Team:Washington/Gram Positive/Design
From 2010.igem.org
We have two main goals when redesigning CapD. First we want to make it easier to express and more stable. Second we want to improve the hydrolytic activity of CapD to better cleave Poly-D-γ-glutamate, making it a more potent Anthrax treatment.
Naturally produced CapD auto-cleaves itself to create a dimmer. The new N terminus contains a critical catalytic threonine residue which allows the enzyme to cut Poly-D-γ-glutamate.
To increase stability and expression, we created a circular permutation of CapD. Typically we view the primary structure of proteins as linear, but when the N and C termini are close together after folding, the protein can be though of as a circle with a small gap. Frequently it is possible move the gap by creating a linker between the naturally occurring N and C termini and then changing the starting and ending residues. This works so long as the amino acid sequence remains the same relative to itself (neighboring amino acids still have the same neighbors). For CapD we made the sight that normally auto-cleaves the N terminus, and added a FoldIt designed linker between natural CapD N and C terminus. This circular permeated CapD, aka CapD_CP, is a monomer which give it greater stability and ease of purification.
Since the first residue of any nascent protein must be Methionine, we rely on E. Coli’s naturally occurring Methionine aminopeptidase to remove the first Methionine, making CapD_CP catalytically active. The removal of the first methionine has been verified via mass spectrometry.
To increase the hydrolytic ability of CapD_CP we made point mutations in the active sight. We focused our attention on two types of mutations. First we created point mutations that made hydrogen bonds to a modeled transition state of our substrate in an attempt to stabilize the transition state. Second we mutated the active sight to be more open and polar in an attempt to increase the ease with witch water could enter and participate in a hydrolysis reaction.
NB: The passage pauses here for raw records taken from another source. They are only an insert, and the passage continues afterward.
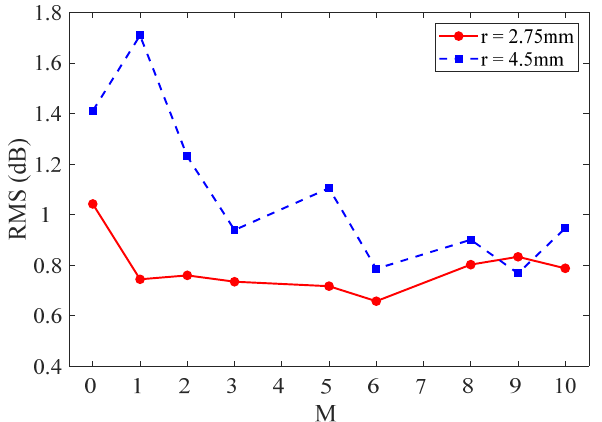
Figure 6. RMS as a function of different numbers of unit cell layers with different r sizes.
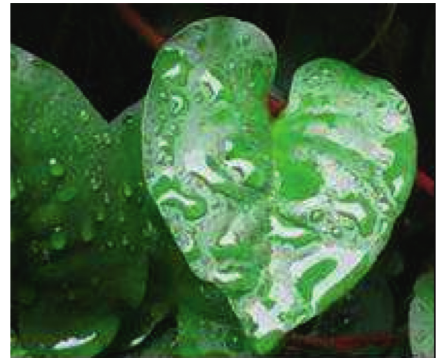
Figure 1: Binahong leaf ( Anredera cordifolia (Tenore) Steenis). Table 1: Effect of binahong extract on MDA levels on cataract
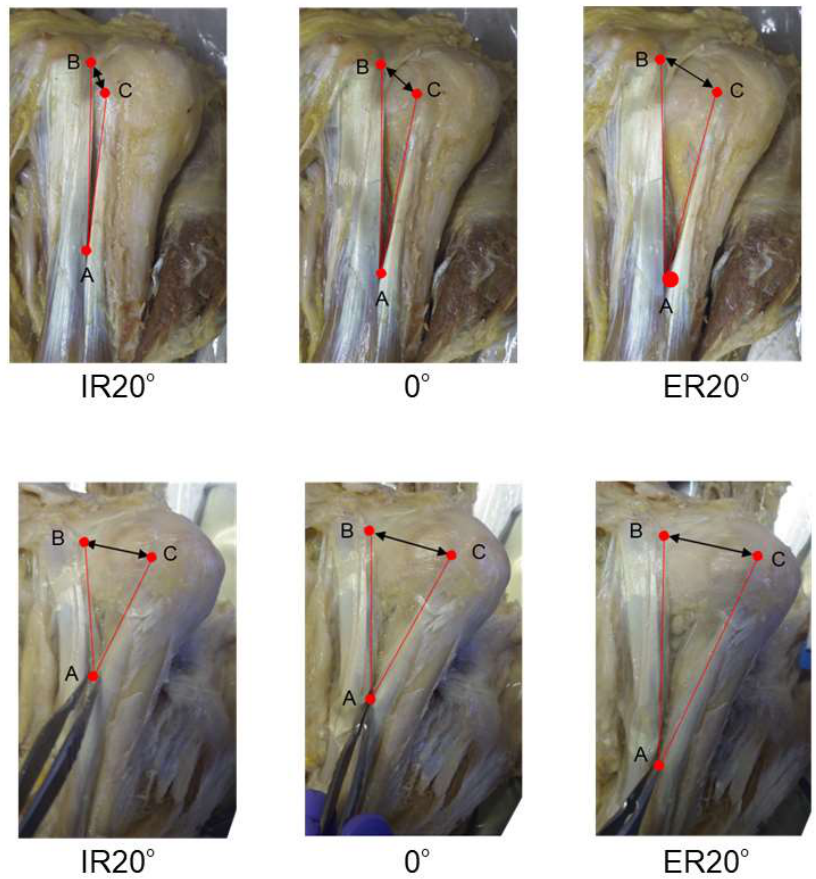
Figure 3. Photograph of the angle of confluence between the LHBB and SHBB (Angle A). In the case shown in the upper panels, Angle A increases during ER. In contrast, in the case shown in the lower panels, Angle A decreases during ER. ER, external rotation; IR, internal rotation; LHBB, long head of the biceps brachii; SHBB, short head of the biceps brachii.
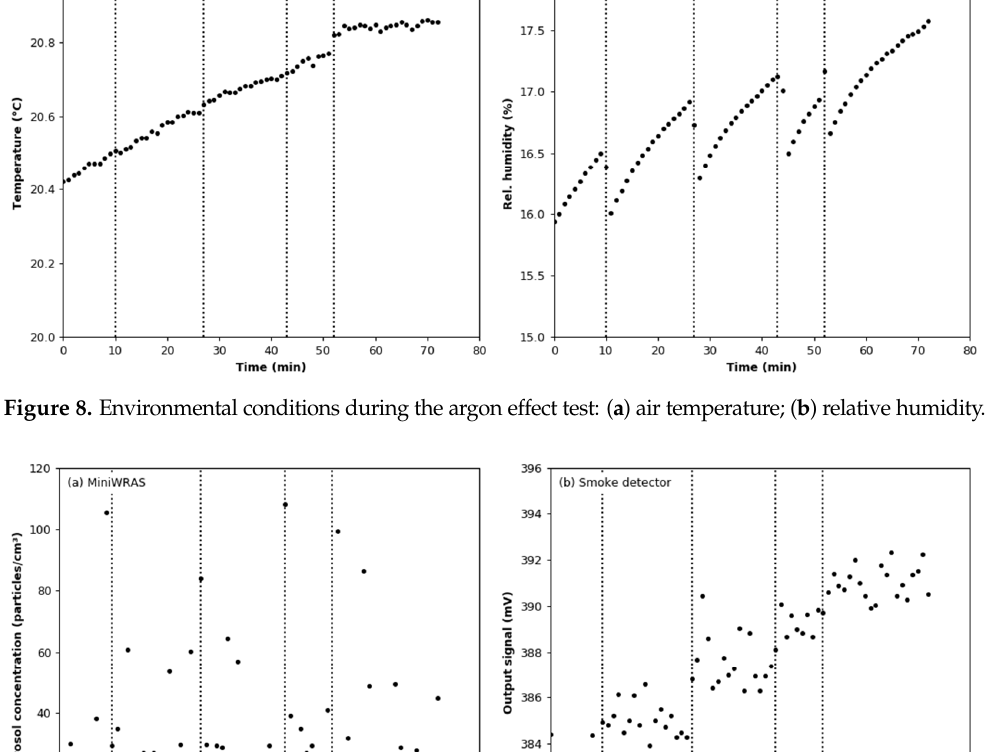
Figure 10. Environmental conditions during the soot effect test: ( a ) air temperature; ( b ) relative hu- midity.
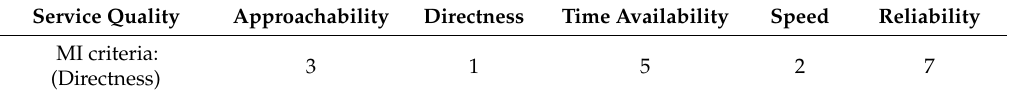
Table 5. Example of evaluating service quality criteria by comparing to the most important one. Service Quality Approachability Directness Time Availability Speed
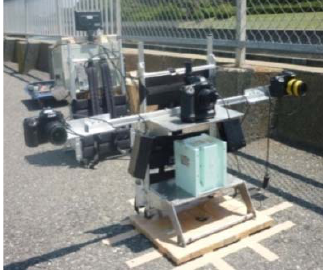
Figure 2. Inertial stereo photogrammetry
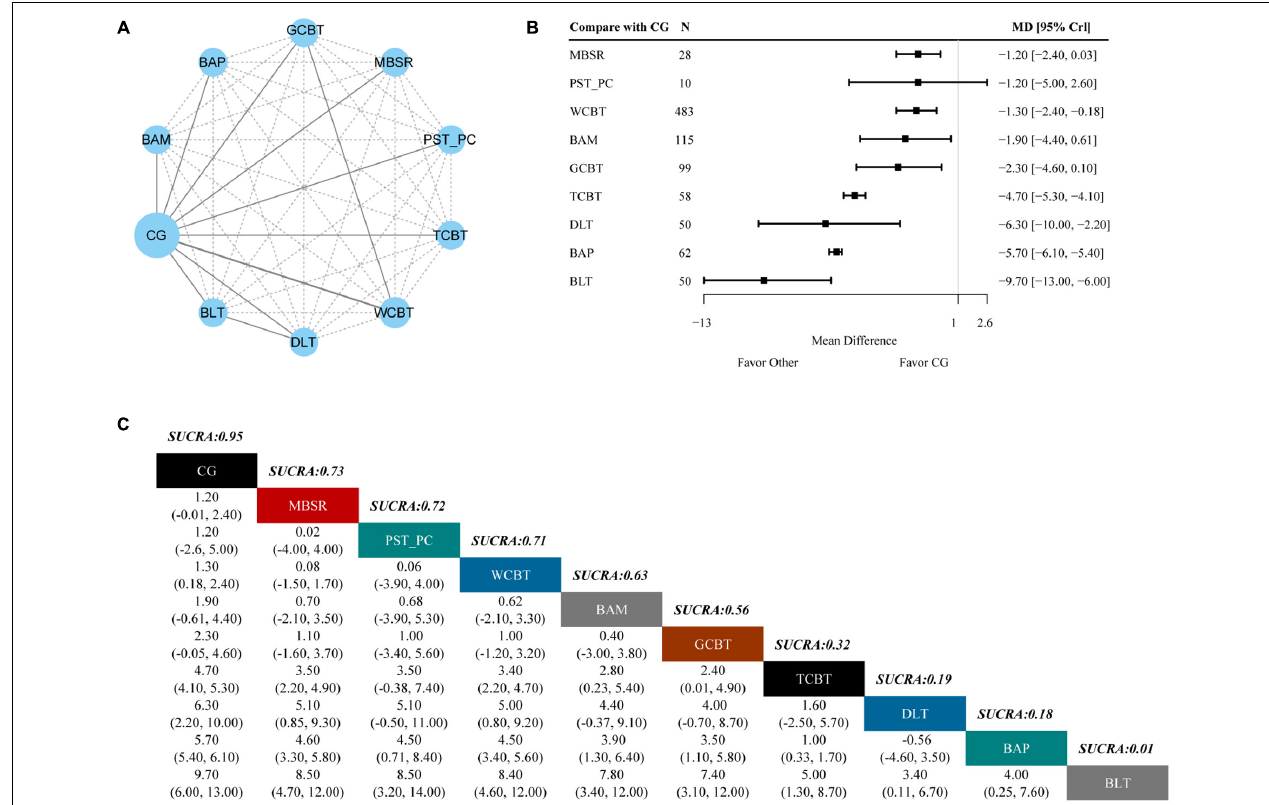
FIGURE 3 | Results of the network meta-analysis for BDI. (A) Network geometry of eligible comparisons for BDI. (B) Forest plot of the network meta-analysis compared with control group. (C) Ranking of each intervention based on the SUCRA values and the league table for the relative effects of all treatments. BLT, bright light therapy; DLT, dim light therapy; BAP, behavioral activation program; TCBT, telephone-based cognitive behavioral treatment; GCBT, group cognitive behavioral treatment; BAM, behavioral activation with mindfulness; WCBT, web-based cognitive behavioral treatment; PST-PC, problem solving therapy for primary care; MBSR, mindfulness-based stress reduction; CG, control group; SUCRA, surface under the cumulative ranking curve; MD, weighted mean difference; CrI, credible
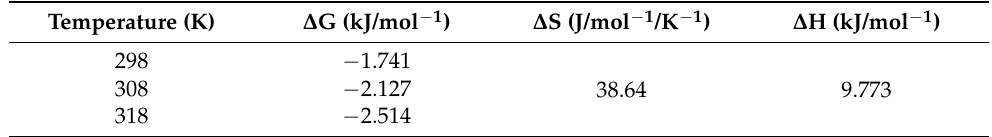
Figure 6. ( a ) Adsorption capacities of DAPFP toward Cr (VI) at different temperature (initial con- centration of Cr (VI): of 1000 mg/L − 1 , pH = 2.0); ( b ) plots of ln Q e /C e against 1/T for the adsorption processes. Table 3. Thermodynamic parameters for the adsorption of Cr(VI) by DAPFP.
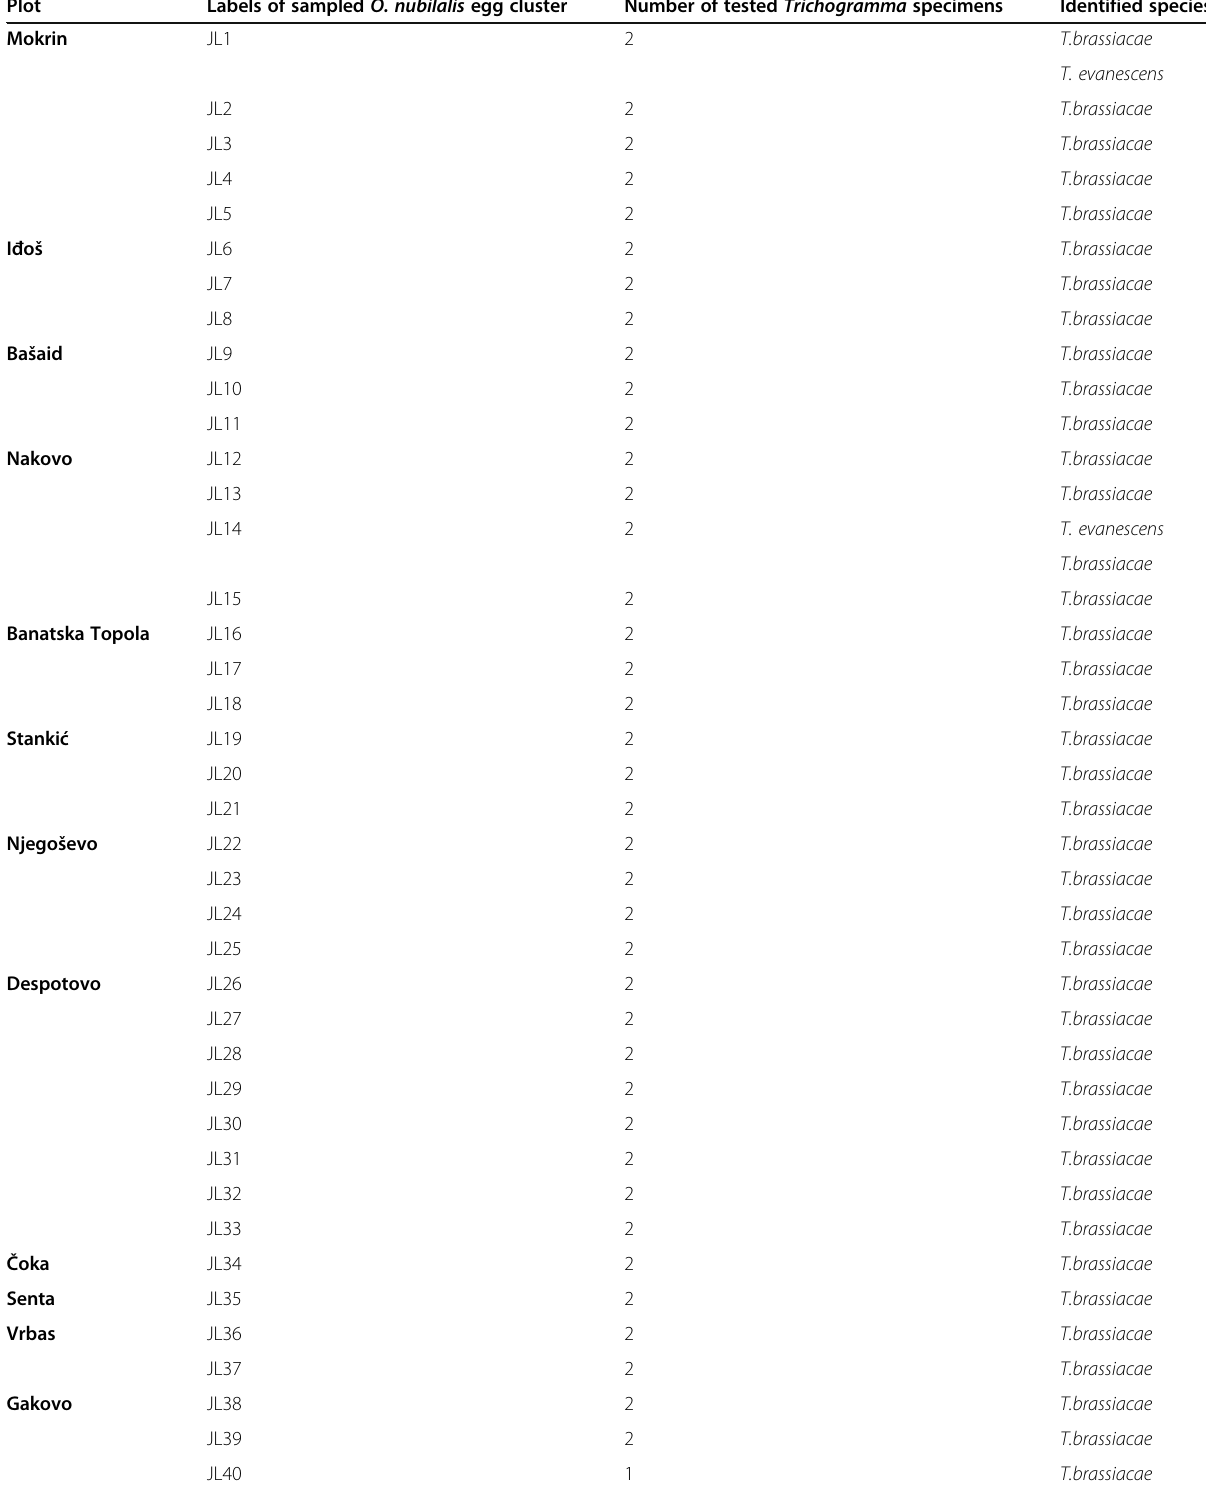
Table 3 Results of the molecular identification of sampled Trichogramma individuals on the territory of Vojvodina in 2017 Plot Labels of sampled O. nubilalis egg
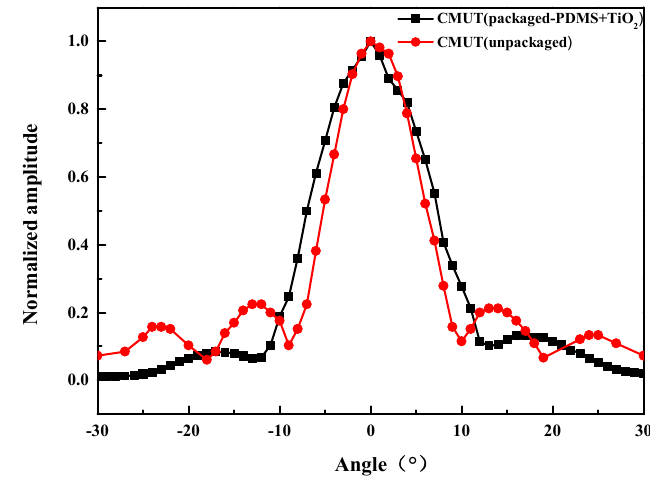
Figure 16. Transmitting directivity of the CMUT with and without coating.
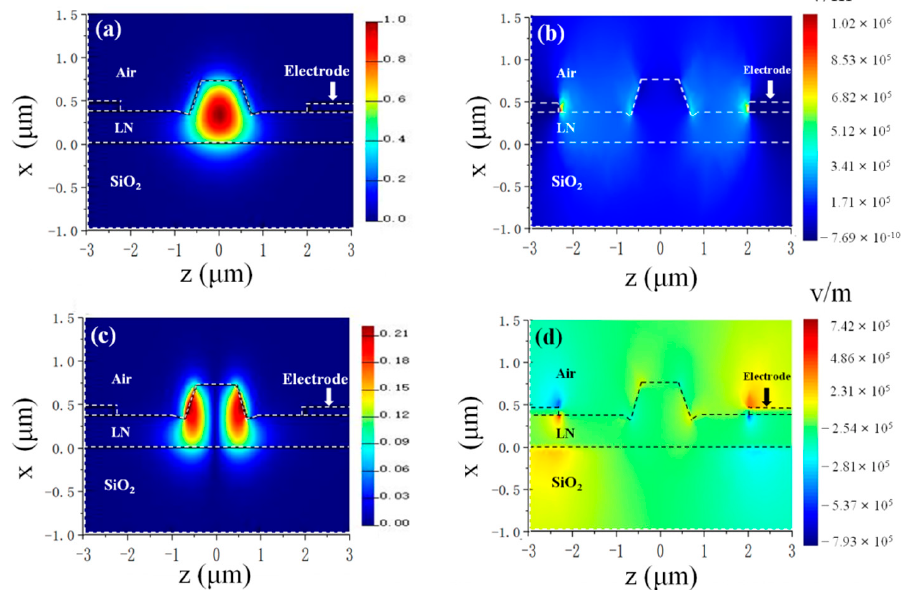
Figure 7. SEM image of phase modulator in grinded LNOI ( a ) and cross-section AFM image of LNOI waveguide ( b ). Simulated electric field distributions of the TE 00 ( c ) and TE 10 mode ( d ) in LN waveguide.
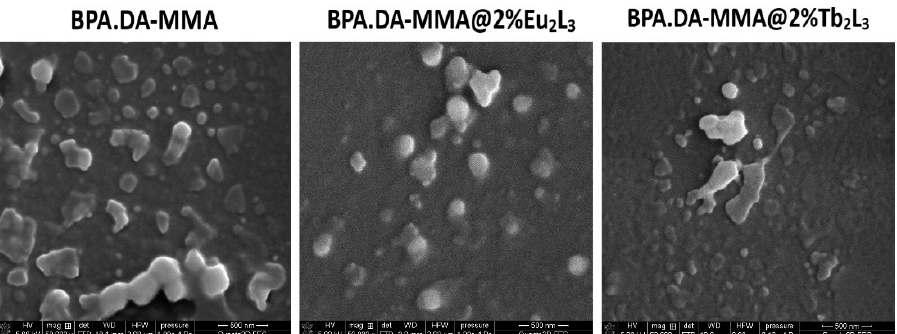
Figure 2. Optical microscope images: ( a ) BPA.DA-MMA; ( b ) BPA.DA-MMA@0.1%Eu 2 L 3 ; ( c ) BPA.DA-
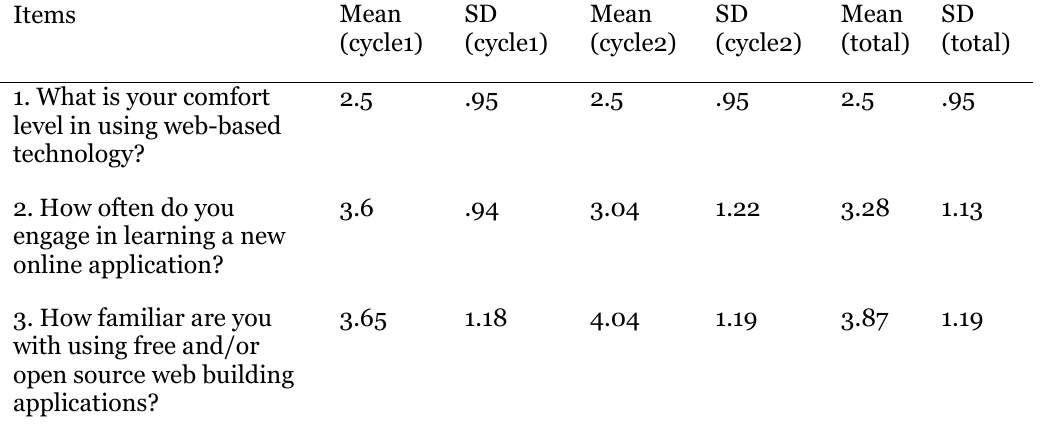
Participants' Prior Experience of Using Online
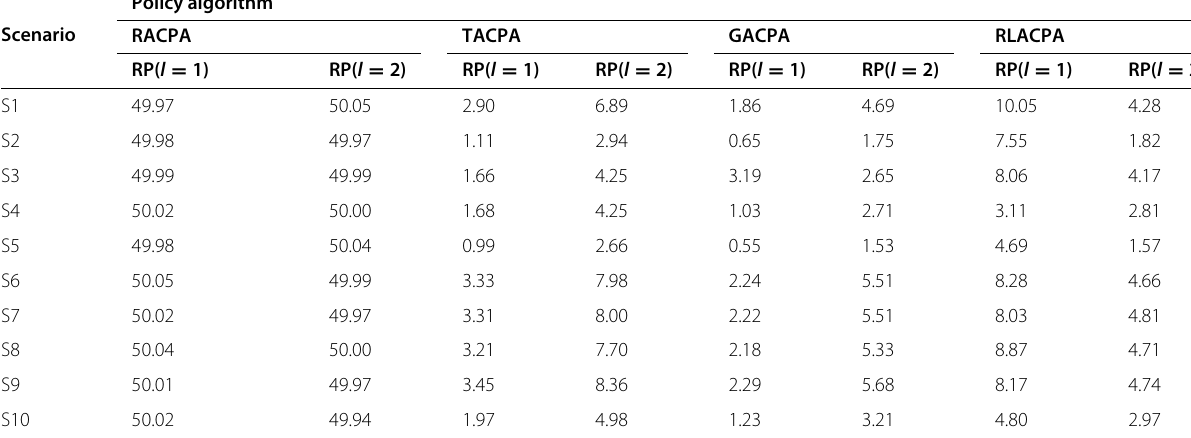
Table 5 RPs (%) in different scenarios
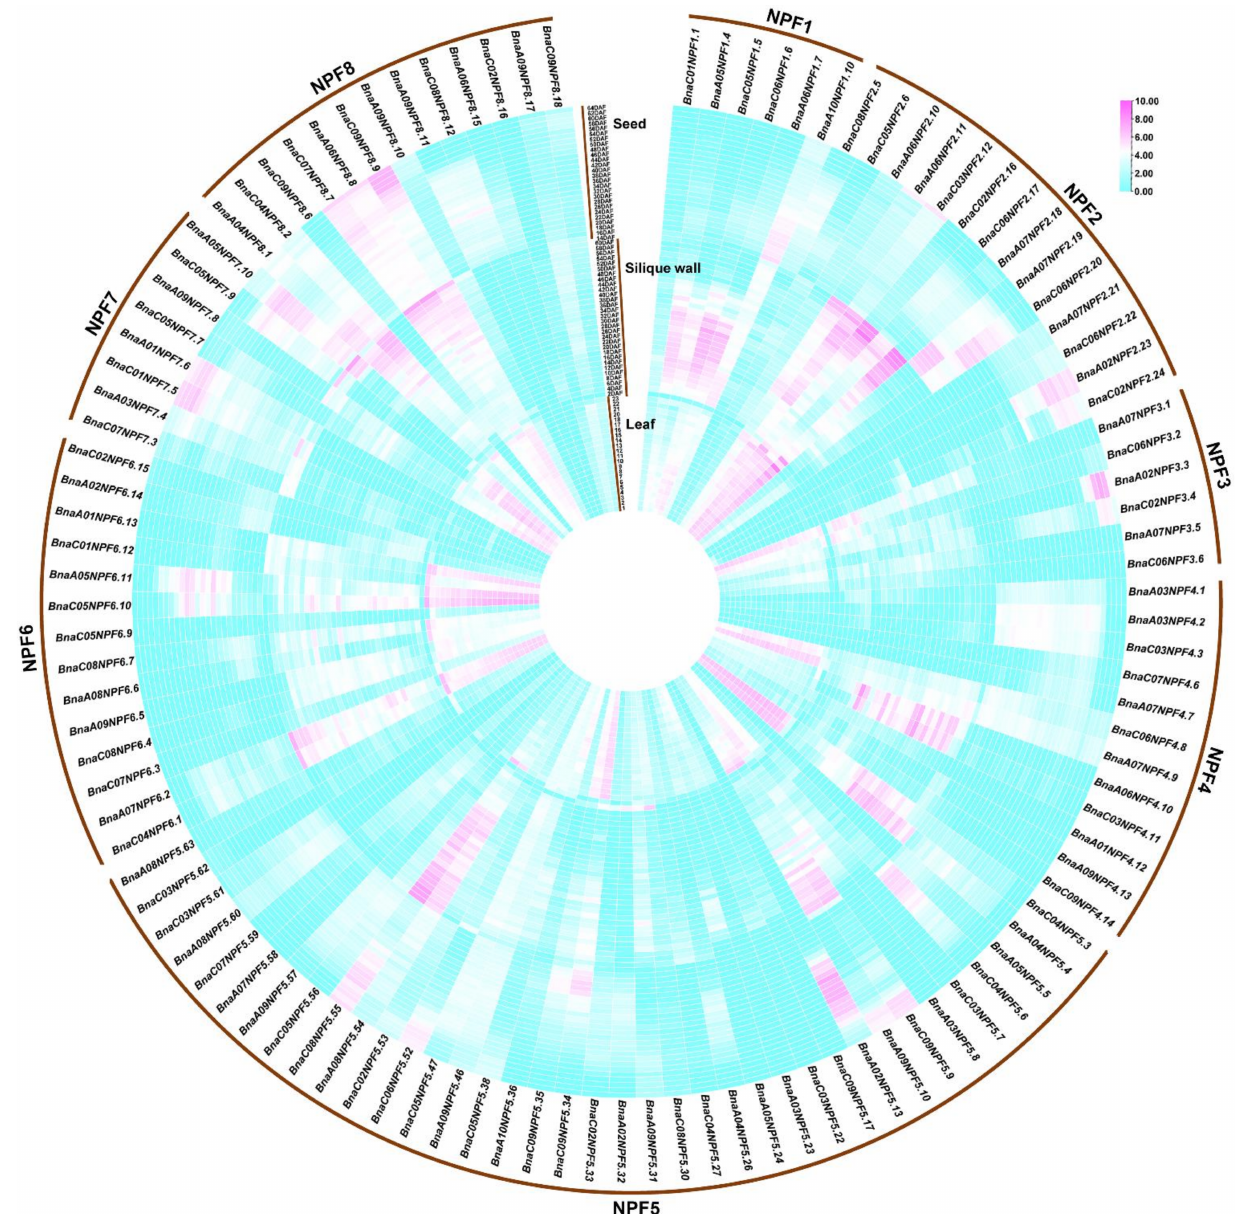
Figure 4. Expression changes of the BnaNPF genes at different development stages of leaves, silique wall and seeds. FPKM values were processed with log2 normalization on the column scale. The color scale represents relative expression levels from high (purple) to low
To make these point mutations we used a program called FoldIt to predict how changes in protein structure and composition will affect protein stability. FoldIt provides the user a 3D representation of the crystal structure of a protein that can then be manipulated. Manipulation functions include point mutations, insertions, deletions, repacking of side chains, and backbone movement, which FoldIt then assesses for stability. This allows the user to quickly interact with a protein and easily predict how mutations will effect a protein.